Reise nach Jerusalem (Lucia Chiarla)

© Filmperlen

Mich persönlich (der Filmwissenschaftler in mir) hat etwa angesprochen, dass die Montage sich hier und da nicht einer chronologischen Abfolge unterwirft, sondern den Film etwas experimenteller strukturiert, mit Traumpassagen auch mal ins Kafkaeske abdriftet. Ich habe mich gefreut, als Jan Henrik Stahlberg in einer kleinen Rolle auftauchte, der Grammatik-Nazi in mir frohlockte, als der Bewerbungscoach Alice abwatschte, weil sie »Peter-Müller-Str.« ohne Bindestriche schrieb. Sogar bei ihren Auftritten als »halbkoschere« Teilnehmerin bei einem Meinungsforschungs-Treffen konnte ich mich wiedererkennen, auch wenn ihre Bestrebungen, Benzin-Gutscheine in Bargeld zu verwandeln mal wieder etwas zu lange auf das selbe Fettnäpfchen eintraten.

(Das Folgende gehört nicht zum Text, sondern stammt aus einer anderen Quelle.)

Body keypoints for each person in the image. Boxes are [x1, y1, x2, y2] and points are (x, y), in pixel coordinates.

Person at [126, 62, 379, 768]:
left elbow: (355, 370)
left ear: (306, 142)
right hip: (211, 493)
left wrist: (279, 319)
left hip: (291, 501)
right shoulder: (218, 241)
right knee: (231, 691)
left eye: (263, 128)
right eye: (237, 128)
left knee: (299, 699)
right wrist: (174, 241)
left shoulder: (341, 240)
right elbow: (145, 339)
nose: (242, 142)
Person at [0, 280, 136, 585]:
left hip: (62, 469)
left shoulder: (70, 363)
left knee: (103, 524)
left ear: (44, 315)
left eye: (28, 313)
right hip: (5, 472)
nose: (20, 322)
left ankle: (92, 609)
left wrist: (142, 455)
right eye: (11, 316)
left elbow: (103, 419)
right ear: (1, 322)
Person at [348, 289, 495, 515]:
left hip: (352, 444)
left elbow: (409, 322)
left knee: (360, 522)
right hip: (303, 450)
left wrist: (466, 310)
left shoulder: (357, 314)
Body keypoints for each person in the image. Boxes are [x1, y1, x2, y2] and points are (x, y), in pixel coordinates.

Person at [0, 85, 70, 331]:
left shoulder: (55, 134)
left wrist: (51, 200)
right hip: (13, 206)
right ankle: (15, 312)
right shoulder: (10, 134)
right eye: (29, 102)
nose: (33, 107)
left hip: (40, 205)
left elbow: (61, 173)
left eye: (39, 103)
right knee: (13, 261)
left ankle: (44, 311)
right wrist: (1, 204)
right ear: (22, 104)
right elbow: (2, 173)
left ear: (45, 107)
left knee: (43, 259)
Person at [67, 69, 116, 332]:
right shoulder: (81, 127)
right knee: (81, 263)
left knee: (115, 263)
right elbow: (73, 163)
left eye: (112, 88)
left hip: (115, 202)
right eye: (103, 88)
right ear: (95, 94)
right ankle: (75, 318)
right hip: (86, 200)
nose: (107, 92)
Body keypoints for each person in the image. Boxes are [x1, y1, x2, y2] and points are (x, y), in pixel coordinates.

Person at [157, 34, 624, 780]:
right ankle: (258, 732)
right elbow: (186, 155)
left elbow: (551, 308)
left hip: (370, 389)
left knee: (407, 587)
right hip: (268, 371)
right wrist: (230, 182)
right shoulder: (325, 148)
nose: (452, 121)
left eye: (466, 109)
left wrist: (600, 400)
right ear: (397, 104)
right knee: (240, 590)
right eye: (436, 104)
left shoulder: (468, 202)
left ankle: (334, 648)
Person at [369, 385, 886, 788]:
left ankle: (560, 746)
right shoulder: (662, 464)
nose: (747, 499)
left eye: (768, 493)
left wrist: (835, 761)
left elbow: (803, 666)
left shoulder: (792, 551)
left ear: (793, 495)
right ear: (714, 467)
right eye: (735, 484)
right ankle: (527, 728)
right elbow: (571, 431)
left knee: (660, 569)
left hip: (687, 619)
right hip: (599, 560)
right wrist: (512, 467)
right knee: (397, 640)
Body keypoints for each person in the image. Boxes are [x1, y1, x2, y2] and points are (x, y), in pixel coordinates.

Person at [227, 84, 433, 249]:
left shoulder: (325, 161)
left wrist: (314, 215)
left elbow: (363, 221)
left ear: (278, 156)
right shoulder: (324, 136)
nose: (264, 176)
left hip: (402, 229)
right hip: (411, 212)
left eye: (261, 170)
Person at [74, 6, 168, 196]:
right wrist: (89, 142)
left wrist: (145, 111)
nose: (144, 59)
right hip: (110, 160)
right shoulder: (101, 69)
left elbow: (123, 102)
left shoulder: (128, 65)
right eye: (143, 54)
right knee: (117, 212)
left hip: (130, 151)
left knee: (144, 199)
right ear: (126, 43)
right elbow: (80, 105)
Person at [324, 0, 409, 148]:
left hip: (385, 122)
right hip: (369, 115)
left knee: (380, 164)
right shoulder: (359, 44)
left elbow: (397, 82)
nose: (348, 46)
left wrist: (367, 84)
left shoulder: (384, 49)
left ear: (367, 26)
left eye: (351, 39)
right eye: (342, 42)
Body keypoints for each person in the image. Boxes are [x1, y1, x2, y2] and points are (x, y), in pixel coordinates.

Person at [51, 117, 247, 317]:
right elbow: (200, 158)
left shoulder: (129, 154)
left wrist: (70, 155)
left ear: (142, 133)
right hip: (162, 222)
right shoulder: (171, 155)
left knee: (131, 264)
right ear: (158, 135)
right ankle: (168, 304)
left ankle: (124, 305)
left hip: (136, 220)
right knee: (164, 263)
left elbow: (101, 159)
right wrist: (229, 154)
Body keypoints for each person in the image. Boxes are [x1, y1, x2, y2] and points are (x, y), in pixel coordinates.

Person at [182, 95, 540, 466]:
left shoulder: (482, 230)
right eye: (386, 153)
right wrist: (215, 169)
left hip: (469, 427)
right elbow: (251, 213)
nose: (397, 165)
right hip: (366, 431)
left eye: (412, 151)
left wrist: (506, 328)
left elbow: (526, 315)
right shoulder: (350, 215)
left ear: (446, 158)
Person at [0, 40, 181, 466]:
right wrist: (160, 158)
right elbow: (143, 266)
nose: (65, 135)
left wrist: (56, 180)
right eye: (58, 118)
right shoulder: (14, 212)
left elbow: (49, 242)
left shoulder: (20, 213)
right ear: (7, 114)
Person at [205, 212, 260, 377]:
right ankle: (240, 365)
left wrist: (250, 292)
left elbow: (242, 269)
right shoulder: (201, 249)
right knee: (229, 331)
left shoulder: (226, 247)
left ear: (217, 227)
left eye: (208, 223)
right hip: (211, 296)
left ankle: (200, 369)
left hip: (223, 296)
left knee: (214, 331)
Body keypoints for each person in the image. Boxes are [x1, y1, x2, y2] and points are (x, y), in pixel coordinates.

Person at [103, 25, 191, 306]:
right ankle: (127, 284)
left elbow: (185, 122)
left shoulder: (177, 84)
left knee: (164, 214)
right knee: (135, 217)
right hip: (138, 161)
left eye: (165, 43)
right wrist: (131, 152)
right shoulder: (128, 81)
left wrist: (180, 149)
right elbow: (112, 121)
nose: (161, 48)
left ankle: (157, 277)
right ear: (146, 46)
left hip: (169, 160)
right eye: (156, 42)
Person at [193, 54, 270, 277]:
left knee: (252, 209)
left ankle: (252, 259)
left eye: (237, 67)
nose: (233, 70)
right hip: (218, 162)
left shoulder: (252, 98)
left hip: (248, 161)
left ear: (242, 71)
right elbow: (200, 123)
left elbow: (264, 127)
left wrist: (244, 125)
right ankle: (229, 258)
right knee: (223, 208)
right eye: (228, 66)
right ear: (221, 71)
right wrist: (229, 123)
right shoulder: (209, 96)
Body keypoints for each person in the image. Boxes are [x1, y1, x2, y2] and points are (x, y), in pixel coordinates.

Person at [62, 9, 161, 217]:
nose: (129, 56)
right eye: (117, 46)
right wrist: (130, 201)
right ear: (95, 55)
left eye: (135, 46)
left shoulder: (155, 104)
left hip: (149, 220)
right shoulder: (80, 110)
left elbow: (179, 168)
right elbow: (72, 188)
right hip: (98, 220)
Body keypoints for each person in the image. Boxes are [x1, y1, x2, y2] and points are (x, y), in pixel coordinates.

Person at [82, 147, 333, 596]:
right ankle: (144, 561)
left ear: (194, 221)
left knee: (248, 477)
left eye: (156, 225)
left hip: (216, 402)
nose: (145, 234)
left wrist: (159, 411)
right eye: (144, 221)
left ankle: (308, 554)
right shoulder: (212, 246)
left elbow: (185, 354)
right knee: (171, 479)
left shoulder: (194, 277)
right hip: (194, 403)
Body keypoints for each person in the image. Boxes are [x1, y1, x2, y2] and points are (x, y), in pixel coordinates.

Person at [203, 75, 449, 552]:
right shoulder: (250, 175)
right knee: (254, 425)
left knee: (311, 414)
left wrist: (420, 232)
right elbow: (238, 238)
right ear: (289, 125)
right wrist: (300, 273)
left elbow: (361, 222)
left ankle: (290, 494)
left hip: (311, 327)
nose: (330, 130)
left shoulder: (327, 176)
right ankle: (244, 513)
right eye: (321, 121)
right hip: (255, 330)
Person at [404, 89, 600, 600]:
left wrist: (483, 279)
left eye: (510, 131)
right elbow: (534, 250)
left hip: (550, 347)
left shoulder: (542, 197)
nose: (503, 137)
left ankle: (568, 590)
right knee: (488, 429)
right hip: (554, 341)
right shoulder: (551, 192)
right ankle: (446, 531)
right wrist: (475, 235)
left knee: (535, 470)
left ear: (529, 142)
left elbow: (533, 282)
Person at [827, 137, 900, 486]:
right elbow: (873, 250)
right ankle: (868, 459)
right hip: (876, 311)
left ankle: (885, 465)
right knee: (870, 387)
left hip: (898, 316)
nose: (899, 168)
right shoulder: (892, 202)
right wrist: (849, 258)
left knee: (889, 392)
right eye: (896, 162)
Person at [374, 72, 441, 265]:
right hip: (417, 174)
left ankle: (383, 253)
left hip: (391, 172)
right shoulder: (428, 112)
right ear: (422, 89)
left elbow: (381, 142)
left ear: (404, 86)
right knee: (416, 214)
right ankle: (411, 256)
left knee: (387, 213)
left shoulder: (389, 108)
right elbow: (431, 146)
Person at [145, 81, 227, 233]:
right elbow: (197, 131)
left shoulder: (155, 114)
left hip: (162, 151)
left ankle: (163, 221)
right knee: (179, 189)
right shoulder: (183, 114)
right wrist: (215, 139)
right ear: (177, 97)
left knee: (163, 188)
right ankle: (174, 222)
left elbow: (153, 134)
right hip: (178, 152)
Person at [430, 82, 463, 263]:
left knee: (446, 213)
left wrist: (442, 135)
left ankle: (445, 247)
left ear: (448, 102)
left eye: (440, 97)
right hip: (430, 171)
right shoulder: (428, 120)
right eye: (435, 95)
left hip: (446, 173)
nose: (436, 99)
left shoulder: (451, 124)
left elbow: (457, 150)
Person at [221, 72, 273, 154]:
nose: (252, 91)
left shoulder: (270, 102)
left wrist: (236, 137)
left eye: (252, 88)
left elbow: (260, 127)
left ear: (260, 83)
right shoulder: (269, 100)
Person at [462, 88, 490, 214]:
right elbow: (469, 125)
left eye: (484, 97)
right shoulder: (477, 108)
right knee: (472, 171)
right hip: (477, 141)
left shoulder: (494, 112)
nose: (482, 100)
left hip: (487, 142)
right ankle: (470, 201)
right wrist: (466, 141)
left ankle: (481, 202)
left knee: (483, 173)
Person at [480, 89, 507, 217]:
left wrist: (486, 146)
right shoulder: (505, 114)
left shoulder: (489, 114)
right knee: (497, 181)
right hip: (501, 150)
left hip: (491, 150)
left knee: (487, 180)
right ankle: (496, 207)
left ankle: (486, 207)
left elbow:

Meine kaum zu zähmende Begeisterung für den Film ging sogar soweit, dass ich mir beim Wohnmobil von Alice' Eltern den Kopf darüber zerbrach, ob die (Firmen-?)Bezeichnung »Rimor« womöglich eine Abkürzung für »rigor mortis« sein könnte. Dass ich mich (bisher) nie vor meinen Vermietern verleugnen lassen musste oder in einem Supermarkt nicht genügend Kupfergeld für den Einkauf mitgeführt habe (»Mama, was ist eine Storno?«, der Blick der Kassiererin ist auch göttlich!), sehe ich fast als eine gewisse Gnade, die der armen Alice leider nicht widerfährt, weil sie im Film wie ein Märtyrer für Millionen Deutsche mit Geldproblemen auftritt, quasi als »weiblicher HartzIV-Jesus«. Und Eva Löbau gehört ganz sicher zum besten Drittel aller Jesus-Darsteller der Filmgeschichte, selbst, wenn sie nicht ans Kreuz genagelt wird und statt einer Dornenkrone nur selbstgemachte Strähnchen trägt.